Given an array of integers, find two numbers such that they add up to a specific target number.

The function twoSum should return indices of the two numbers such that they add up to the target, where index1 must be less than index2. Please note that your returned answers (both index1 and index2) are not zero-based.

这个题目简单，直接上代码如下：

public int[] twoSum(int []nums,int target){
        if(nums==null||nums.length==0){
            return null;
        }
        int re[]=new int[2];
        for(int i=0;i<nums.length;i++){
            for(int j=i+1;j<nums.length;j++){
                if(nums[i]+nums[j]==target){
                    re[0]=i+1;
                    re[1]=j+1;
                }
            }
        }
        return re;
    }

2. Add Two Numbers

You are given two linked lists representing two non-negative numbers. The digits are stored in reverse order and each of their nodes contain a single digit. Add the two numbers and return it as a linked list.

Input: (2 -> 4 -> 3) + (5 -> 6 -> 4)
Output: 7 -> 0 -> 8

这个题也不难，主要考虑好进位就行，稍微费点功夫，代码如下：

private ListNode addTwoNumbers(ListNode l1, ListNode l2) {
        ListNode re=null,head=re;
        int tmp;
        int flag=0;
        while(l1!=null||l2!=null){
            if(l1==null&&l2!=null){
                tmp=l2.val+flag;
            }else if(l1!=null&&l2==null){
                tmp=l1.val+flag;
            }else{
                tmp=l1.val+l2.val+flag;
            }
            if(tmp/10!=0){//进位
                ListNode lt=new ListNode(tmp%10);
                flag=1;
                if(l1==null&&l2!=null){
                    l1=null;
                    l2=l2.next;
                }else if(l1!=null&&l2==null){
                    l1=l1.next;
                    l2=null;
                }else{
                    l1=l1.next;
                    l2=l2.next;
                }
                if(re!=null){
                    re.next=lt;
                    re=re.next;
                }else{
                    re=lt;
                    head=re;
                }
                //最后进位
                if(l1==null&&null==l2){
                    ListNode lt1=new ListNode(tmp/10);
                    re.next=lt1;
                    re=re.next;
                }
            }else{
                ListNode lt=new ListNode(tmp%10);
                flag=0;
                if(l1==null&&l2!=null){
                    l1=null;
                    l2=l2.next;
                }else if(l1!=null&&l2==null){
                    l2=null;
                    l1=l1.next;
                }else{
                    l1=l1.next;
                    l2=l2.next;
                }
                if(re!=null){
                    re.next=lt;
                    re=re.next;
                }else{
                    re=lt;
                    head=re;
                }
            }
         }
         return head;
      }

3.Longest Substring Without Repeating Characters

Given a string, find the length of the longest substring without repeating characters. For example, the longest substring without repeating letters for "abcabcbb" is "abc", which the length is 3. For "bbbbb" the longest substring is "b", with the length of 1.

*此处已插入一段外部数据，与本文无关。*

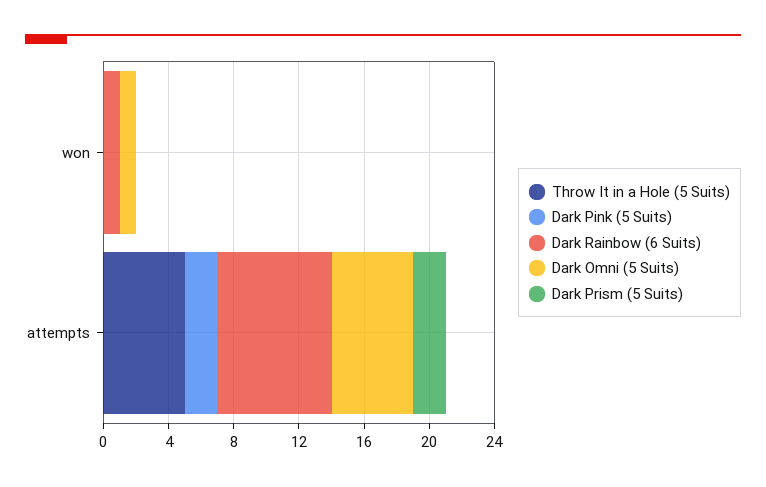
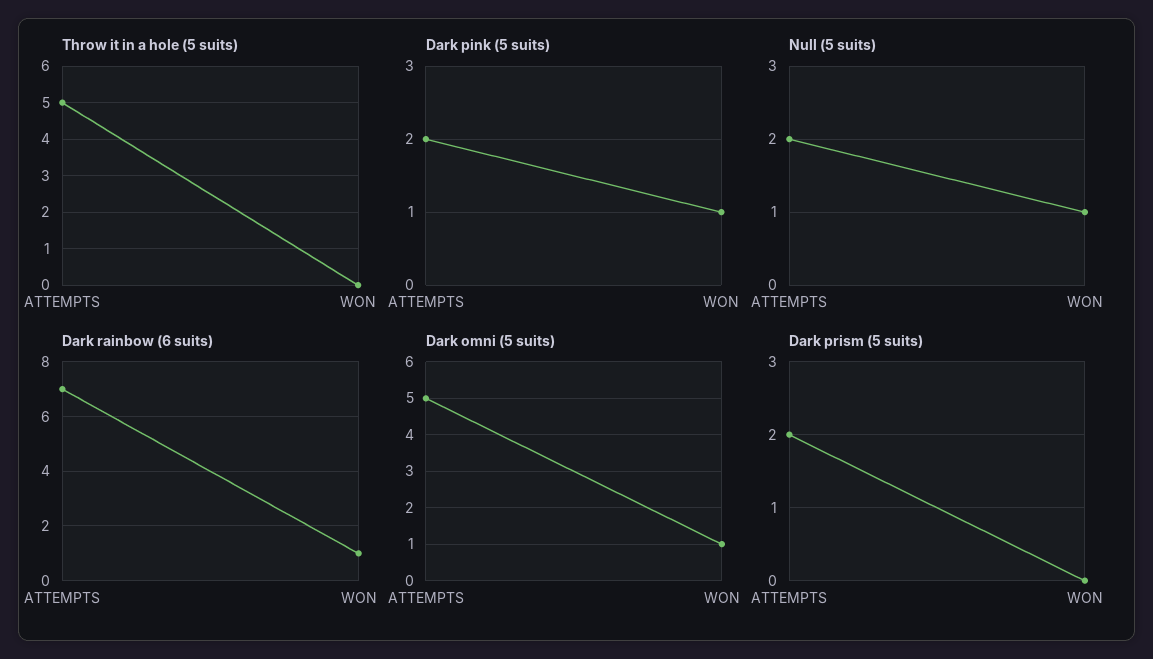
Dark Pink (5 Suits), won: 0 -> 1
Null (5 suits), attempts: none -> 2
Null (5 suits), won: none -> 1

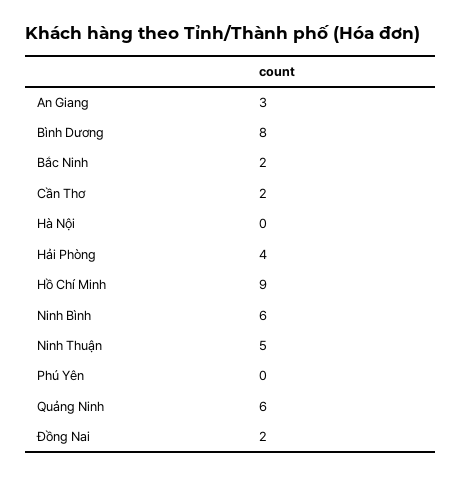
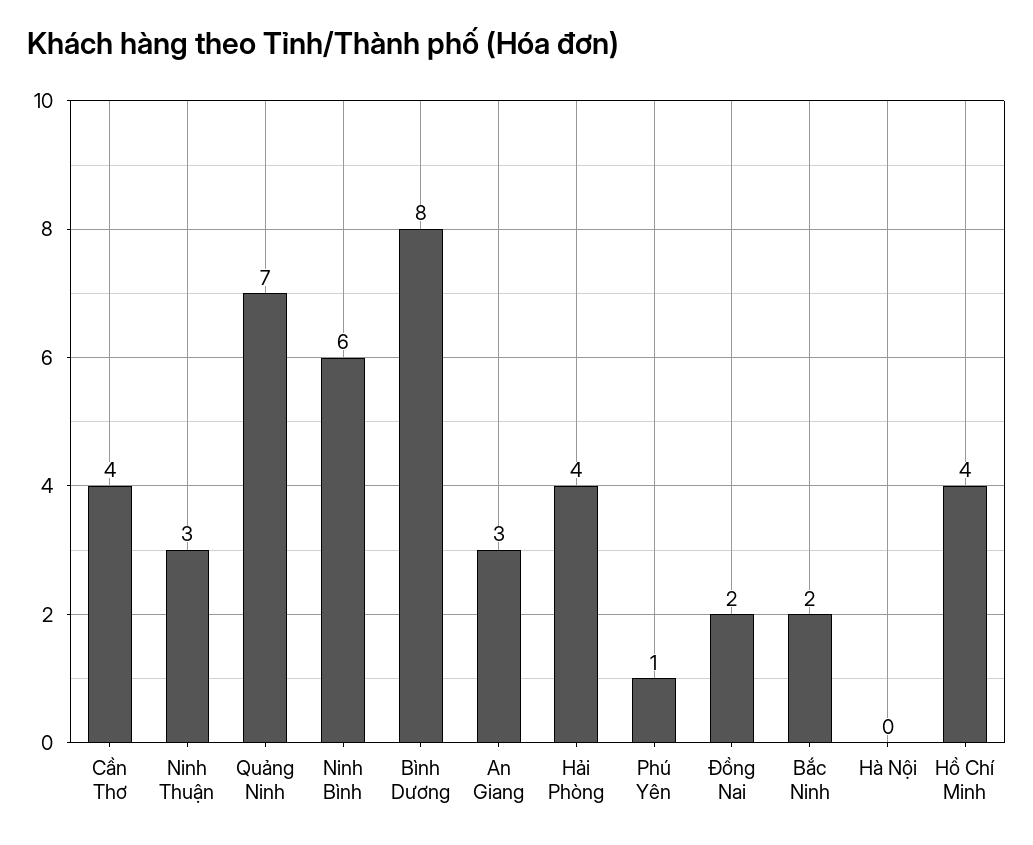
Cần Thơ: 2 -> 4
Hồ Chí Minh: 9 -> 4
Ninh Thuận: 5 -> 3
Phú Yên: 0 -> 1
Quảng Ninh: 6 -> 7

这道题也不是太难，主要需要考虑到各种情况，刚开始的时候，没有考虑是一种包含元素的关系，直接用队列删除首元素，因此，AC不了。调整代码如下：

public int lengthOfLongestSubstring(String s) {
        if(s.isEmpty()){
            return 0;
        }
        int max=0,left=0;
        Queue<Character> q=new LinkedList<Character>();
        for(int i=0;i<s.length();i++){
            if(q.contains(s.charAt(i))){
                while(left<i&&s.charAt(left)!=s.charAt(i)){
                    q.remove(s.charAt(left));
                    left++;
                }
                left++;
            }else{
                q.offer(s.charAt(i));
                max=Math.max(max,i-left+1);
            }
        }
        return max;
}

4. Median of Two Sorted Arrays

　　There are two sorted arrays nums1 and nums2 of size m and n respectively. Find the median of the two sorted arrays. The overall run time complexity should be O(log (m+n)).

这个题初一看，很简单的样子，但是，确实一个难度很大的题目，想到了前几天用到的二路归并的思想。代码如下：

public double findMedianSortedArrays(int nums1[], int nums2[]) {
        if((nums1.length+nums2.length)%2==1)
            return merge(nums1,nums2,0,nums1.length-1,0,nums2.length-1,(nums1.length+nums2.length)/2+1);
        else
            return (merge(nums1,nums2,0,nums1.length-1,0,nums2.length-1,(nums1.length+nums2.length)/2)  
                   +merge(nums1,nums2,0,nums1.length-1,0,nums2.length-1,(nums1.length+nums2.length)/2+1))/2.0;
    }
    private int merge(int A[], int B[], int i, int i2, int j, int j2, int k){
        int m = i2-i+1;
        int n = j2-j+1;
        if(m>n)
            return merge(B,A,j,j2,i,i2,k);
        if(m==0)
            return B[j+k-1];
        if(k==1)
            return Math.min(A[i],B[j]);
        int posA = Math.min(k/2,m);
        int posB = k-posA;
        if(A[i+posA-1]==B[j+posB-1])
            return A[i+posA-1];
        else if(A[i+posA-1]<B[j+posB-1])
            return merge(A,B,i+posA,i2,j,j+posB-1,k-posA);
        else
            return merge(A,B,i,i+posA-1,j+posB,j2,k-posB);
    }

130. Surrounded Regions

Given a 2D board containing 'X' and 'O', capture all regions surrounded by 'X'.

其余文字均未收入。